Saved data entries
☆ ☆ ☆ ☆
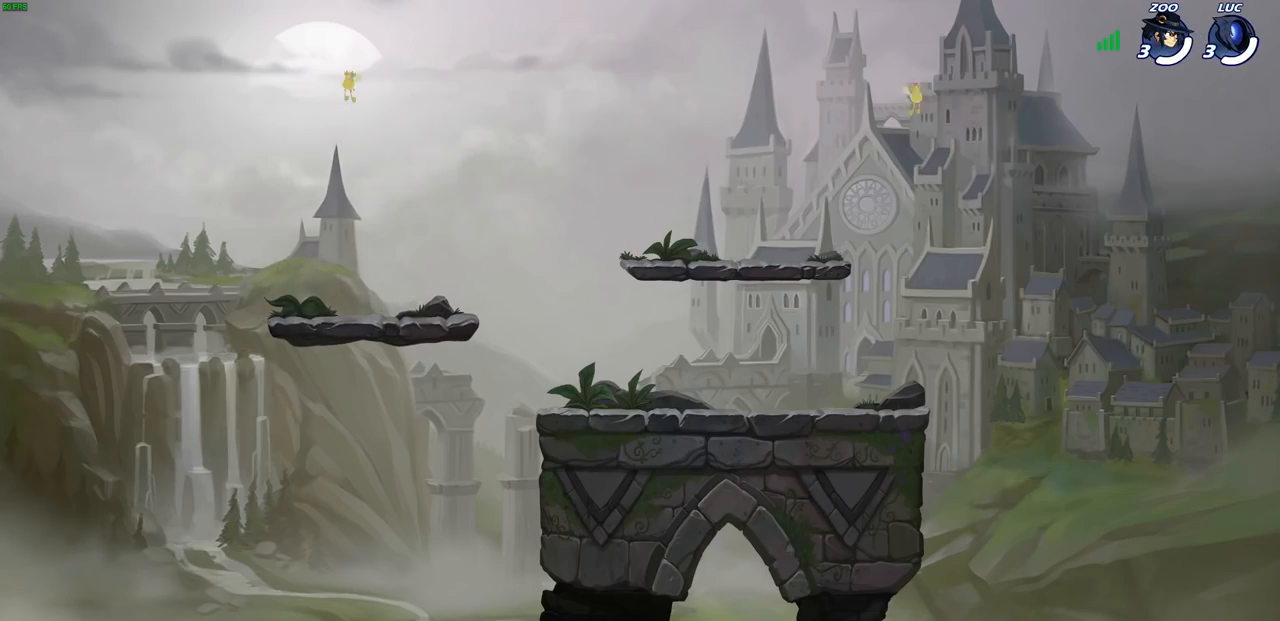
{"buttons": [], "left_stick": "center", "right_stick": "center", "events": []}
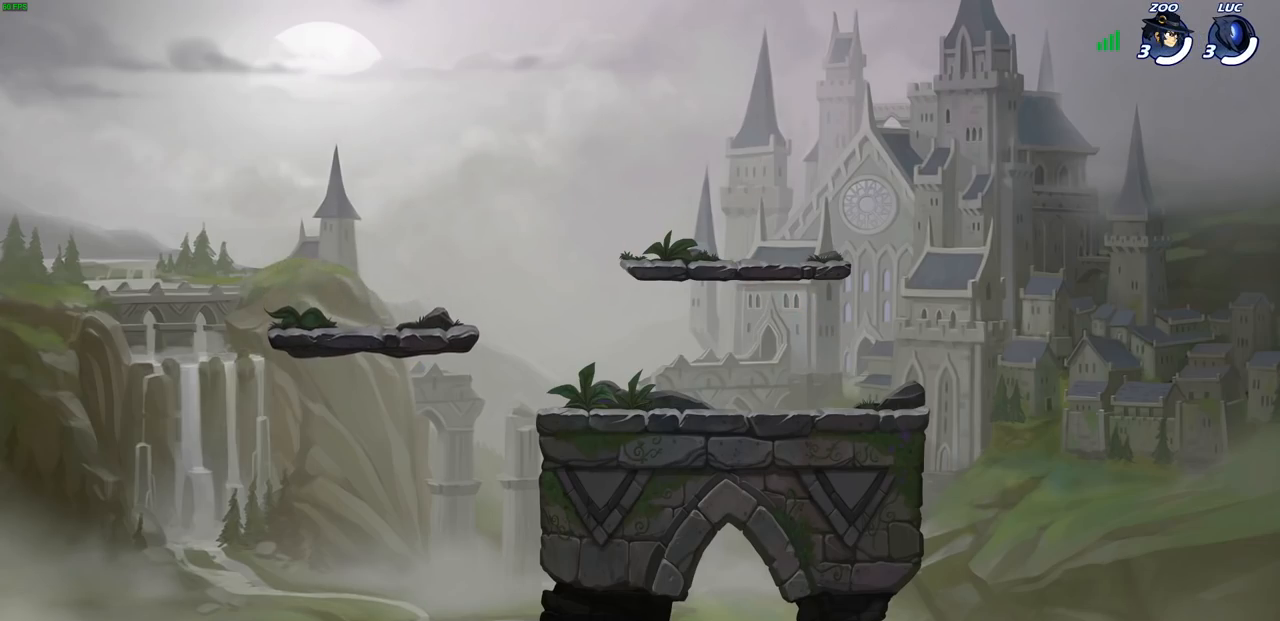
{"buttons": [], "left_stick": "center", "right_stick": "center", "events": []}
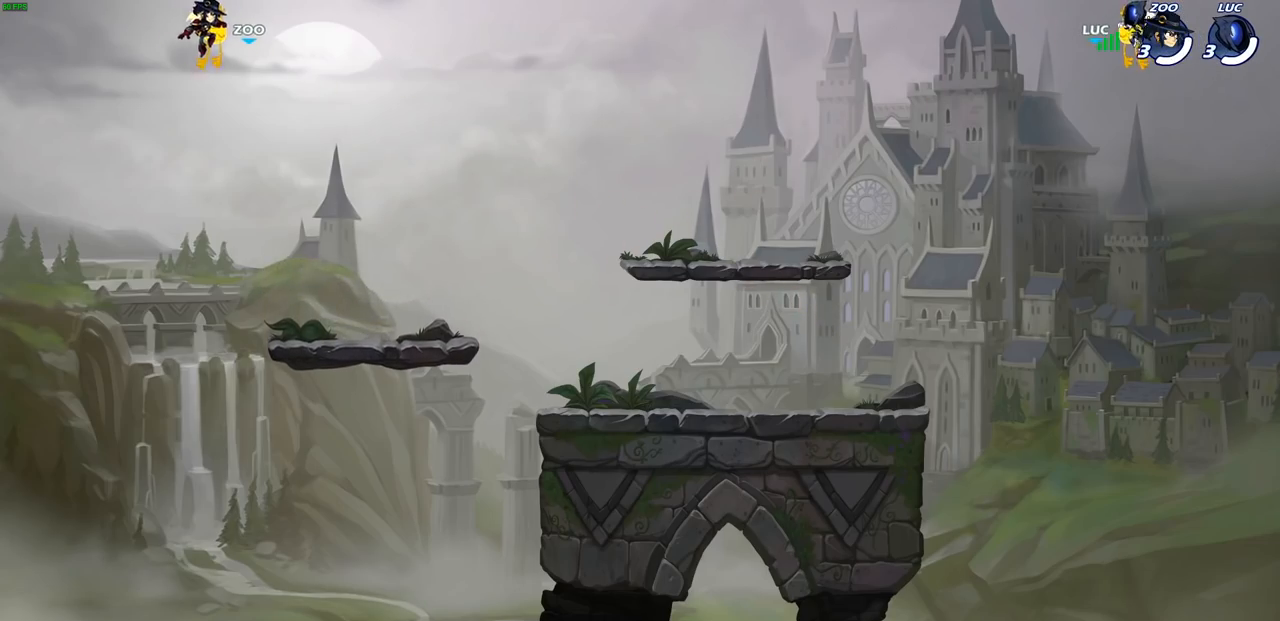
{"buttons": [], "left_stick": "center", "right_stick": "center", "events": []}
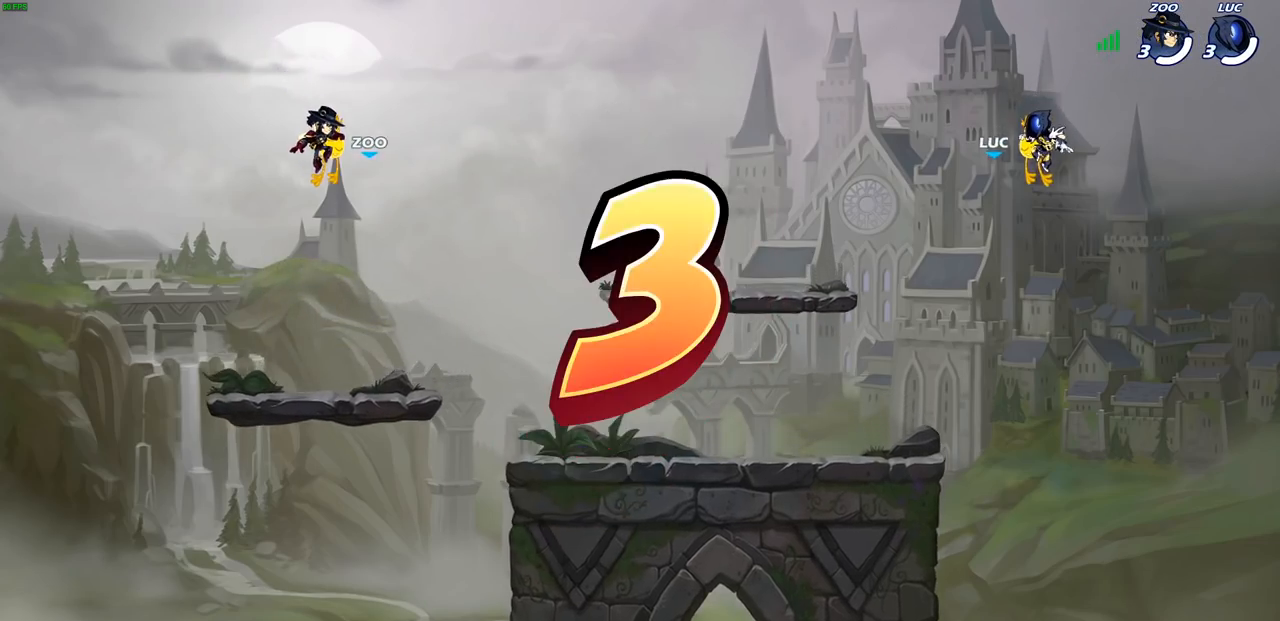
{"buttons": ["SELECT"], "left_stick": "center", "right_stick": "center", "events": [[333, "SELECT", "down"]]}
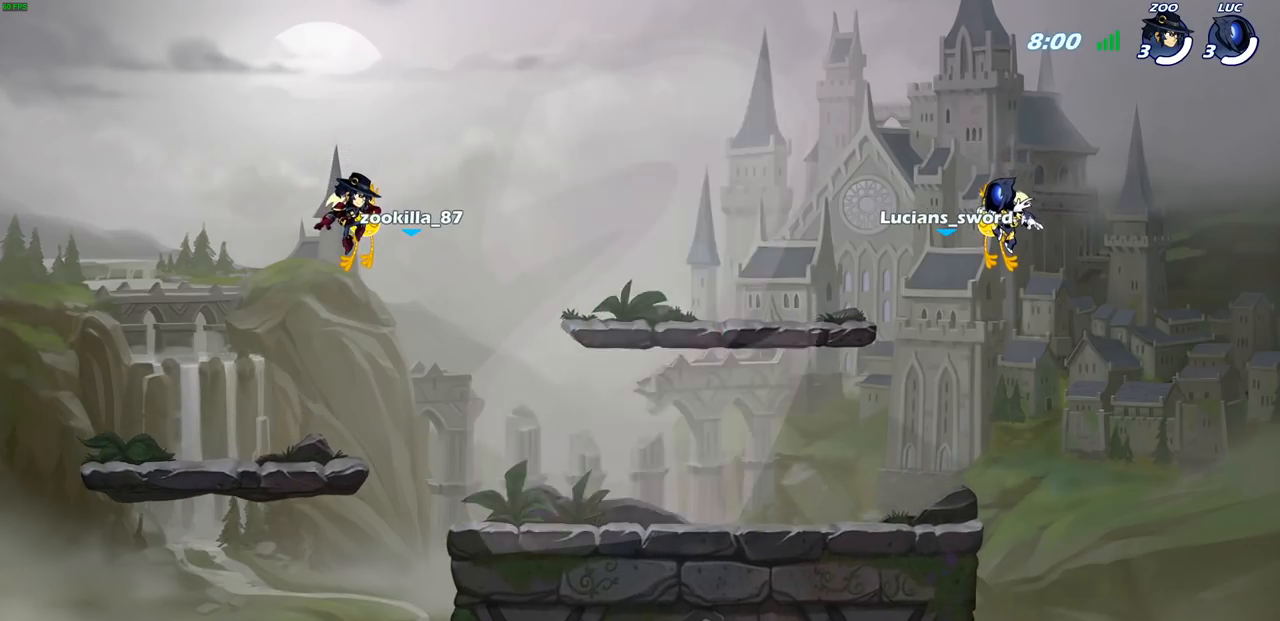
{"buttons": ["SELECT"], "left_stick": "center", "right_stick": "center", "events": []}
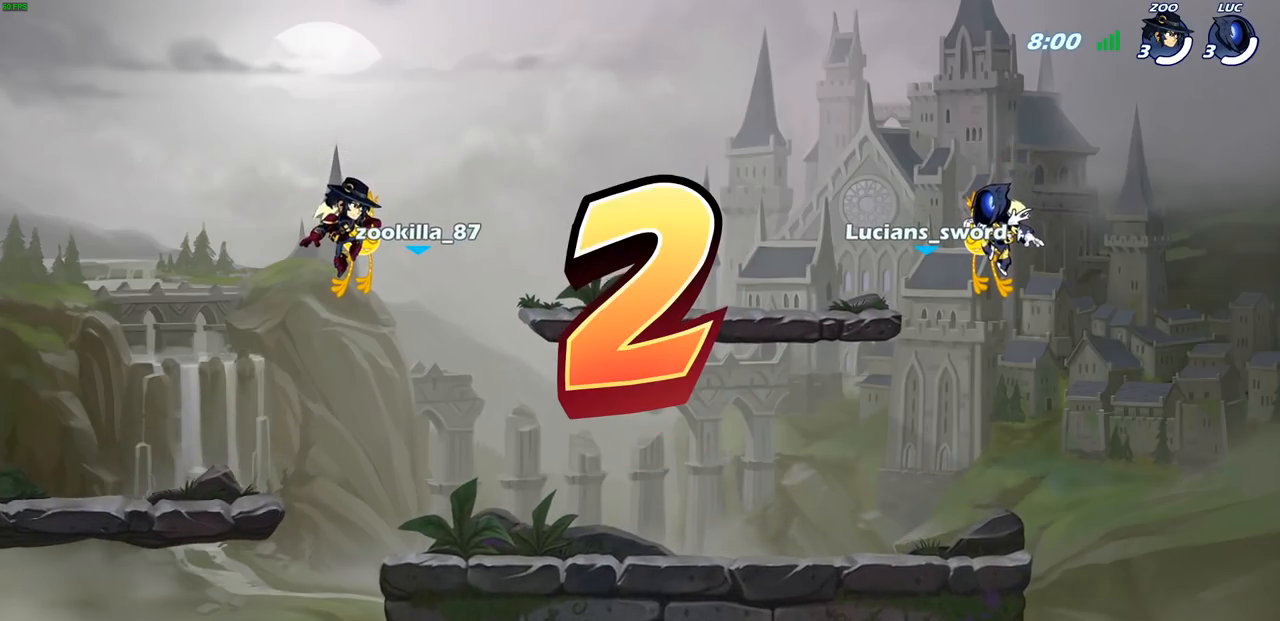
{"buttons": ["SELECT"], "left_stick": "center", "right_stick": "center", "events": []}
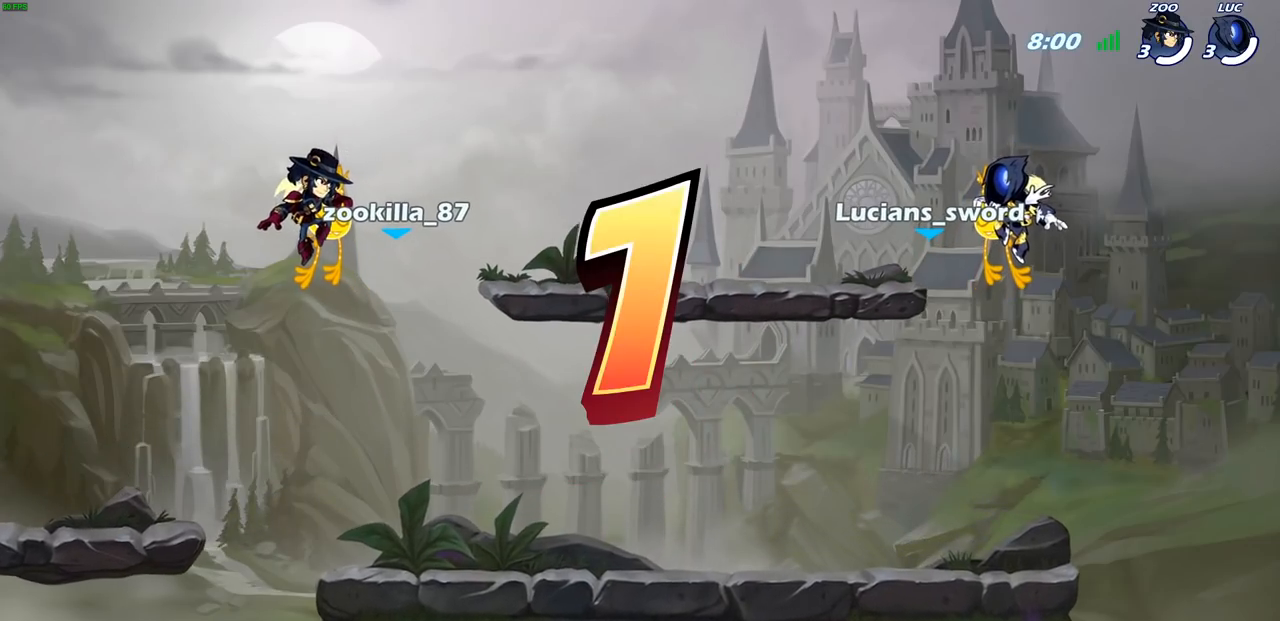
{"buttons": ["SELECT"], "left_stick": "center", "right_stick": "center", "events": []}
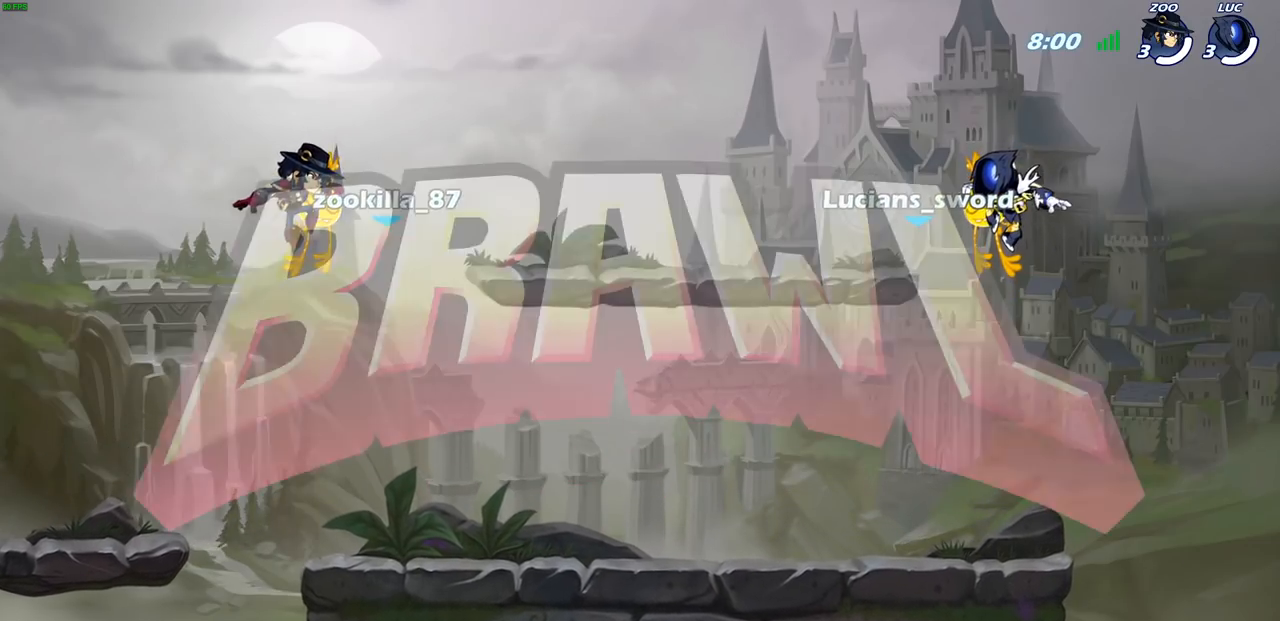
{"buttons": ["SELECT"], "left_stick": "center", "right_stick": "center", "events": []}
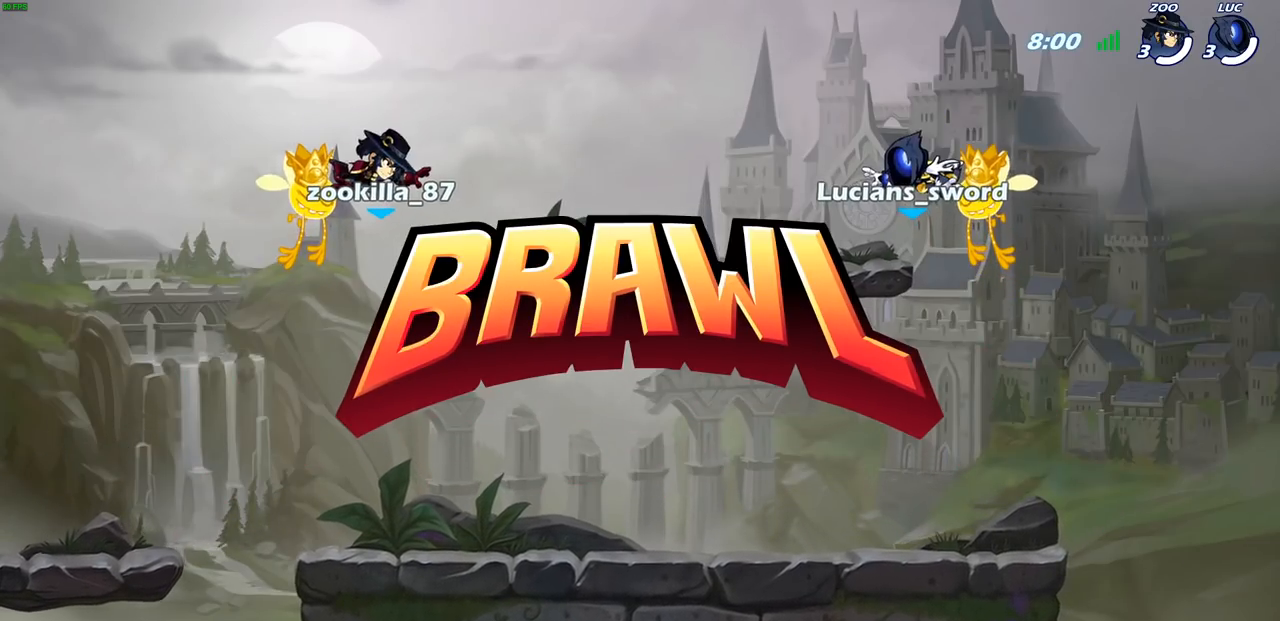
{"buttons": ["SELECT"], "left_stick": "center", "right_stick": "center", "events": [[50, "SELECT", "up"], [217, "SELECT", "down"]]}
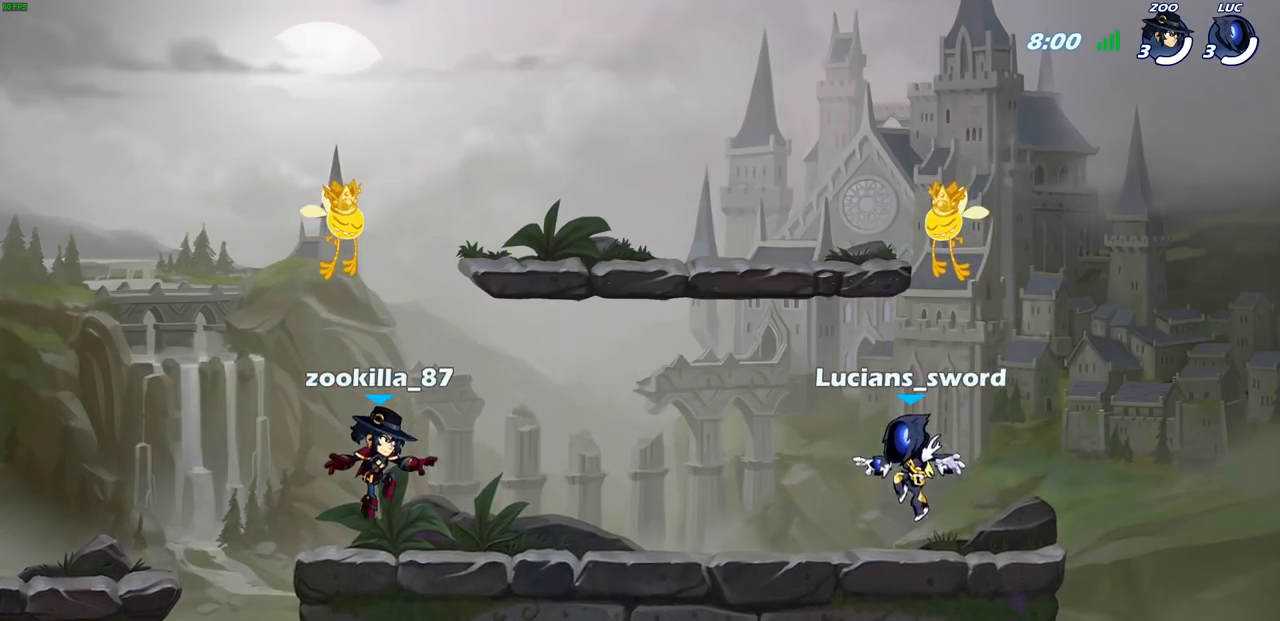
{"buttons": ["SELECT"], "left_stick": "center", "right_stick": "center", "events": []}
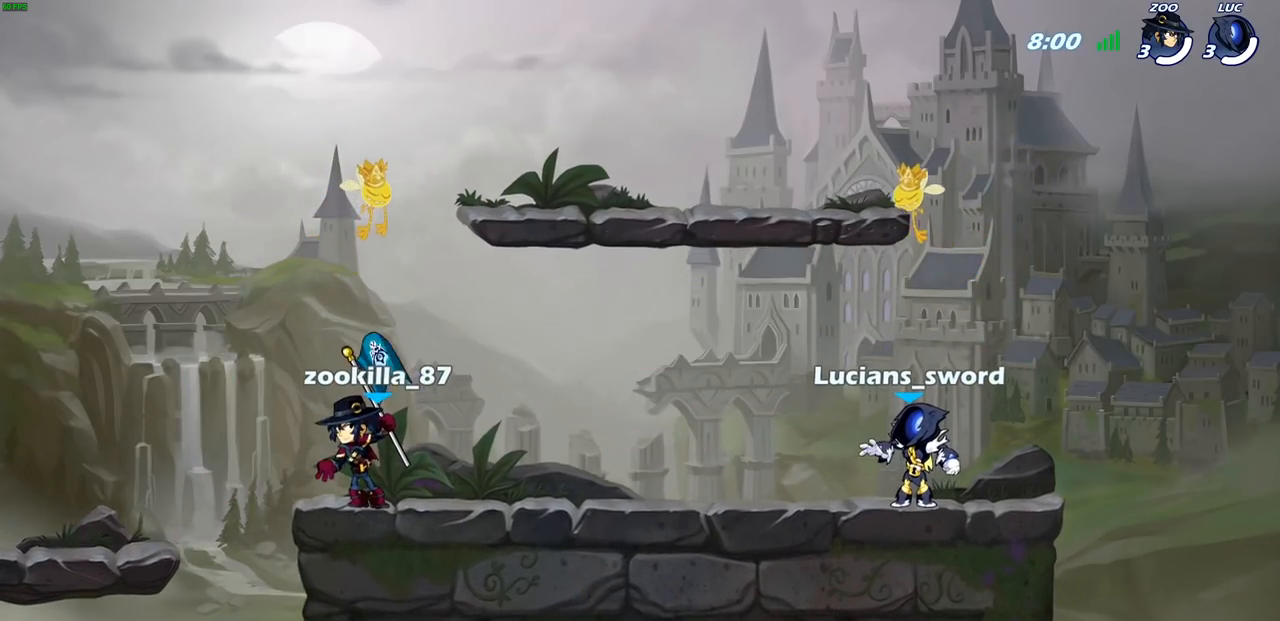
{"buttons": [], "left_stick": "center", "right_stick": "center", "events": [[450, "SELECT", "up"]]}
☆ ☆ ☆ ☆
# Directions
The answer must consist of the entries above, reproduced word for word, without any pictures.

# Exercise solution
{"buttons": [], "left_stick": "center", "right_stick": "center", "events": []}
{"buttons": [], "left_stick": "center", "right_stick": "center", "events": []}
{"buttons": [], "left_stick": "center", "right_stick": "center", "events": []}
{"buttons": ["SELECT"], "left_stick": "center", "right_stick": "center", "events": [[333, "SELECT", "down"]]}
{"buttons": ["SELECT"], "left_stick": "center", "right_stick": "center", "events": []}
{"buttons": ["SELECT"], "left_stick": "center", "right_stick": "center", "events": []}
{"buttons": ["SELECT"], "left_stick": "center", "right_stick": "center", "events": []}
{"buttons": ["SELECT"], "left_stick": "center", "right_stick": "center", "events": []}
{"buttons": ["SELECT"], "left_stick": "center", "right_stick": "center", "events": [[50, "SELECT", "up"], [217, "SELECT", "down"]]}
{"buttons": ["SELECT"], "left_stick": "center", "right_stick": "center", "events": []}
{"buttons": [], "left_stick": "center", "right_stick": "center", "events": [[450, "SELECT", "up"]]}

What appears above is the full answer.